Photo Credit: Summit Entertainment
Whatever the circumstances, “this is a chance to apologize or show appreciation and ignite that unspoken conversation,” explains Hooper. “People say they feel so much better getting these thoughts and feelings out there."
There's a reason for that. Research shows that even the simple act of writing about certain events can have therapeutic benefits. A study at the University of Texas at Austin found, for example, that when college students who were vulnerable to depression were coached to write expressively about emotional issues, they had lower depression scores six months later than those who were told to write about more mundane matters. Another study at King’s College London in the U.K. found that writing about traumatic events enhanced wound healing.

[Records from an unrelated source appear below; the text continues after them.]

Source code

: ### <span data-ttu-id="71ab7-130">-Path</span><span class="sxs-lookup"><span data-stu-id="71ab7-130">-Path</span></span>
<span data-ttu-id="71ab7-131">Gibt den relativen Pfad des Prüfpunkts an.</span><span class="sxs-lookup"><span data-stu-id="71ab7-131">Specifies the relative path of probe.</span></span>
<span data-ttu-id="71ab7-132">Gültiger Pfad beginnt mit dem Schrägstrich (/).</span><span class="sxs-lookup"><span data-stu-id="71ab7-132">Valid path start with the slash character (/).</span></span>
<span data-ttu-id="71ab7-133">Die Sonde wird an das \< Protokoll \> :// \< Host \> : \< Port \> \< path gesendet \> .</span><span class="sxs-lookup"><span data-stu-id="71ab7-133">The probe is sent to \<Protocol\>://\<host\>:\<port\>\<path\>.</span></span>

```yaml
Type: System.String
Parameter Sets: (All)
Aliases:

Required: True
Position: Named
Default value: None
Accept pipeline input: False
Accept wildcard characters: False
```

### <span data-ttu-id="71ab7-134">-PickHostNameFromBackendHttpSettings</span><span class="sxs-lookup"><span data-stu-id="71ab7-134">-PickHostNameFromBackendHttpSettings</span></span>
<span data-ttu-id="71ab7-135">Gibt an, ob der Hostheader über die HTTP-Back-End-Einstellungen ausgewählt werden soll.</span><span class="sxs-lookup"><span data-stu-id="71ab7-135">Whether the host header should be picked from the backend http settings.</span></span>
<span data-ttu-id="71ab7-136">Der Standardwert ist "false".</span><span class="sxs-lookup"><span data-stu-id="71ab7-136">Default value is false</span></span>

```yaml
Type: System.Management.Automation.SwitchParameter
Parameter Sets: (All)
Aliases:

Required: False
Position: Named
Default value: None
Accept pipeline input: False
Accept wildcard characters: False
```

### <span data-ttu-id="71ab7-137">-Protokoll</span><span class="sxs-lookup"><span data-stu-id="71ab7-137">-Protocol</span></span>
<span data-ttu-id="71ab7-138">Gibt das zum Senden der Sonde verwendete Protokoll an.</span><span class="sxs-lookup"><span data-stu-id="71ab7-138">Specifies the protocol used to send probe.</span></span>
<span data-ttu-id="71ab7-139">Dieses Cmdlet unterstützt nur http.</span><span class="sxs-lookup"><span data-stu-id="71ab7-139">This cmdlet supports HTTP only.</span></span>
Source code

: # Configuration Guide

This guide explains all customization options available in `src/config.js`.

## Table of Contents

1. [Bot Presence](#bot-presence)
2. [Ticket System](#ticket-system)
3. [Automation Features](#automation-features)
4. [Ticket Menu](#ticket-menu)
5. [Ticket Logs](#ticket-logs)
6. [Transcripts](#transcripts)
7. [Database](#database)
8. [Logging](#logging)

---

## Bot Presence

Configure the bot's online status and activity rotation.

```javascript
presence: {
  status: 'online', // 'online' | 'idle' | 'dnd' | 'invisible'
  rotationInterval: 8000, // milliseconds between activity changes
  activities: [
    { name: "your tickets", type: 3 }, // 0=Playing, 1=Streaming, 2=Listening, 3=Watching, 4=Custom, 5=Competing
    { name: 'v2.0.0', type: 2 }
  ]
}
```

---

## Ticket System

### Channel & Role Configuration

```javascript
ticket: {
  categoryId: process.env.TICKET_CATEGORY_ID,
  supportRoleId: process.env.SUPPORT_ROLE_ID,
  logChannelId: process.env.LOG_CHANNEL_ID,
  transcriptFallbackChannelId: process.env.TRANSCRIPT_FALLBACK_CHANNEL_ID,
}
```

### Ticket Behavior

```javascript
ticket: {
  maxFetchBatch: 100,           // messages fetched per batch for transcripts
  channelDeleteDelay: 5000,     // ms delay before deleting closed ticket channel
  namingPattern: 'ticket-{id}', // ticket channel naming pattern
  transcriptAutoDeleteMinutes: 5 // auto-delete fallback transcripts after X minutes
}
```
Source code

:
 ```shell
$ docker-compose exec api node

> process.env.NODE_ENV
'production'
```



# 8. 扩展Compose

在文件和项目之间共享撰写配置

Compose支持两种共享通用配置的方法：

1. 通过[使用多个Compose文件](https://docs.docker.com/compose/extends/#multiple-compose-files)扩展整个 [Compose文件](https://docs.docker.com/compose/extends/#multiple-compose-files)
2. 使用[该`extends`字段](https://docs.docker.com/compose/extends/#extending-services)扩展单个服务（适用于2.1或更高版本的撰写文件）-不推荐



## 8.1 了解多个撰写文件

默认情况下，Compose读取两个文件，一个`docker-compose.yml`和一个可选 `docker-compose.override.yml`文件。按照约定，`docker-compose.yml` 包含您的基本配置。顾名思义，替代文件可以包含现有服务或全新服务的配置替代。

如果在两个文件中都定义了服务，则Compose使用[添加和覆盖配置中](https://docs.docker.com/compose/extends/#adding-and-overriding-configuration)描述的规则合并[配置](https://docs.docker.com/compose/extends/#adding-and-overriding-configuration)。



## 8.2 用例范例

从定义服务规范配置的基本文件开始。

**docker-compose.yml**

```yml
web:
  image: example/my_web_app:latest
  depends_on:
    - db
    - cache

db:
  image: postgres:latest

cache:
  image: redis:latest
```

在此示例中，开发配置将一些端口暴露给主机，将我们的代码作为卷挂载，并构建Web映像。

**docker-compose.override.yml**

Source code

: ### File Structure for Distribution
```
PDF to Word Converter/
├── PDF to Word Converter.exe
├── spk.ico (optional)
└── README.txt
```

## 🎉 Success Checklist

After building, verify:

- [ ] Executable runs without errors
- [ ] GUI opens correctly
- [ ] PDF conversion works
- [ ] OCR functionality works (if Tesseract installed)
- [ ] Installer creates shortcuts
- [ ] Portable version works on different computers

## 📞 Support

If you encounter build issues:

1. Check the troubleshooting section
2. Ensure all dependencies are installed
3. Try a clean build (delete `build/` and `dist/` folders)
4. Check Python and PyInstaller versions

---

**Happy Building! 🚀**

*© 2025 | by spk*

One theory is that pouring your heart out onto paper (or onto a computer screen) can help you work through and make sense of a distressing experience, which can in turn improve physical and mental health, says James W. Pennebaker, Ph.D., professor and chair of the department of psychology at The University of Texas at Austin. “There is fairly good evidence to suggest that coming to terms with an emotional upheaval helps people get through the experience,” says Pennebaker, who has done extensive research on the effects of expressive writing. “Merely translating your experiences into words can often be quite healthy. Often posting a heartfelt story can also be helpful to others.”
It's benefits like those that inspire Hooper to continue working on the site, and to be more expressive in writing and speaking in her own life. Because of this project, “I don’t want to forget to say ‘I love you’ or wait for someone else to apologize first,” she says. “I don’t want to miss those opportunities because I’ve learned how important those little moments really are.”